Monday, October 01, 2007

Update

Last few days has been great, totally god moments. First the all night of prayer for human trafficing, the lord is really giving me the heart for this injustice lately and it been awesome. Jenea put up some testimony of women that has been rescued from this, in my head, i was wow that sucks and just praying the testimony of this women would reach other women that are still trapped in this injustice and i have a weird vision but a cool vision,It was a picture of me in this situation, be tricked into the sex trade and being a house where i am forced to have sex with other guys, i lost and start to weep harshly and went into a deep intercession for this women and the testimonys of women that has been rescued would reach other and that the same thing would happen for them, the chain would be broken and the captive would be released from the darkness and that they would be moved in a safe place and the lord would bring beauty for ashes and he would restore what the enemy took away from them.
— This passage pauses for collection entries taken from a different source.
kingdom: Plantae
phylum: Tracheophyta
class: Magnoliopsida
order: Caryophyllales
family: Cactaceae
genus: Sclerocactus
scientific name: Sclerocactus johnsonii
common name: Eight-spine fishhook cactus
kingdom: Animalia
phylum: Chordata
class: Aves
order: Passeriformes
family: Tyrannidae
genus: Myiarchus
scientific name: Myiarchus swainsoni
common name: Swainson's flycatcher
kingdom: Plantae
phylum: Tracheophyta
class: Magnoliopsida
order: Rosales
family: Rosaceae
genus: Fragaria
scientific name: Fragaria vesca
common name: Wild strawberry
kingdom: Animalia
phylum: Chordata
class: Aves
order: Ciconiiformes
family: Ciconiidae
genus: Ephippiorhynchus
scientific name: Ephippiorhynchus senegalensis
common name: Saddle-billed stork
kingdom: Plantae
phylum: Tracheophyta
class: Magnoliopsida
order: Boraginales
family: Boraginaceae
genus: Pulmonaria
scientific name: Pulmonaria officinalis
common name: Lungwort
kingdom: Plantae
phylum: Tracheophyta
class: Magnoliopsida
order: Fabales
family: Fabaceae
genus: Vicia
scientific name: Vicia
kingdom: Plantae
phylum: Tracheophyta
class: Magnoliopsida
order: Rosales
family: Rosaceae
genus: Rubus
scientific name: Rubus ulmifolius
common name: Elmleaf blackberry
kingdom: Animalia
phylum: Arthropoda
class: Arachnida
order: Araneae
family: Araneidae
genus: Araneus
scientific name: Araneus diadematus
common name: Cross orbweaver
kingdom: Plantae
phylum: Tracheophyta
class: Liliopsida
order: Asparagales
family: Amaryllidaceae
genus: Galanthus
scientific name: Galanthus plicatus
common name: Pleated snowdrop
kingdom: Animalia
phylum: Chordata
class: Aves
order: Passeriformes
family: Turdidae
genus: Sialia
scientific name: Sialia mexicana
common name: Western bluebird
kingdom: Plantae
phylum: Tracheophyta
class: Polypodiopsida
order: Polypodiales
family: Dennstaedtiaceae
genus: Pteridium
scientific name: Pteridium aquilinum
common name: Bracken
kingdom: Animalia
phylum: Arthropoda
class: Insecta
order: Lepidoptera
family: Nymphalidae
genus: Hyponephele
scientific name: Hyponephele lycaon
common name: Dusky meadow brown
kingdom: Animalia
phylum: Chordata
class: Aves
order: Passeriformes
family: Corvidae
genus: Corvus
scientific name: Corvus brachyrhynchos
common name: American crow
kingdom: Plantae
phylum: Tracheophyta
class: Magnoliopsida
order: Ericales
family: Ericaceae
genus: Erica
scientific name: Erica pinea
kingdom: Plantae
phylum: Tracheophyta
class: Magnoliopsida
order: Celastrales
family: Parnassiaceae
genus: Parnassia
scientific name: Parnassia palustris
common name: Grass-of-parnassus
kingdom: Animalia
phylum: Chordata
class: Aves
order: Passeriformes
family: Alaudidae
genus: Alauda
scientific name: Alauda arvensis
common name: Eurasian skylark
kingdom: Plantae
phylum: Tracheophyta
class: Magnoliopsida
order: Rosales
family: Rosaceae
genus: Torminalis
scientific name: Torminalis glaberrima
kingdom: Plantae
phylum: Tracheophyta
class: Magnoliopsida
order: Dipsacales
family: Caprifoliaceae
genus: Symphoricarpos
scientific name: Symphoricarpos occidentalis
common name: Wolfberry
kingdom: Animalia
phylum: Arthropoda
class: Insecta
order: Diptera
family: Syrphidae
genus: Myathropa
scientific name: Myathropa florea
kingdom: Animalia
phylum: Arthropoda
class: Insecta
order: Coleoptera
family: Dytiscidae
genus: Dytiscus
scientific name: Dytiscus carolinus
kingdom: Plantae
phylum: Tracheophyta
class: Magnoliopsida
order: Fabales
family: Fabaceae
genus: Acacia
Second Last night, jenea and Stephanie had a deliverance session for me all to do with things that my heart has been hardened and become a heart of stone and i desire to have a heart of flesh and it had to do with things that i did not deal with shane yet. It was powerful and it was fast because i am listen to the lord and i hear him clearly which i loved a lot. we did doug burr style. It was a waterfall surround with trees and bushes surround the pond at the end of the waterfall, there is a huge rock in the middle and jesus was there waiting and there was stepping stone path to the rock so i have to jump on the stepping stone to get to the big rock, Jesus held out his arm and help me up on the rock, he gave me a side hug. I ask what i need to get rid of and he show me a lot of stuff, to take away bitterness, anger, soul ties and freedom and my indentify is in christ, he is proud of me. The guilt i has been carrying for the last few months was not from him and the guilt came from the words by shane. the bitterness came from false promises and lies of the enemy. I ask him how he saw that every thing happened and jesus said that it hurt me, how it all happened how rushed it was, how both of you were be selifish and having your desires not mine. I ask jesus what his desires were? Respected, loved, love for jesus and me, accept me for me, heart for brazil and missions, same passions, family and community and jesus has a guy for me just like that :) then went into repentance of allowing the enemy get a foot hold in bitterness, anger and selifishness. There was big forest fire to throw all the bitterness, selfishness, and anger I ask if he had affication for me, just be me, you are awesome, you don't have to change for anyone. There will be fullness for shane and you don't need to carry this burden of shane anymore, give it to me and i will do the rest. stephanie got song of songs 8:6-7 which is one of my favorite song of song verses :)
He want me to do a prophetically act to throw a heavy rock into the water at crabtree park, Which i did today after my war room which my war room shift was great. after my shift, i went down to crab tree park and I search for a heavy rock and i found the perfect one and i just said out loud the burden and everything that went with the burden like alway thinking about him and unholy soul ties and i state the verse Your yoke is easy and your burden is light over and over again and while i was throwing the rock into the water and it was really cool and just climb on a rock just start to pray and sing and i climb down the rock and went home but singing how great is our god.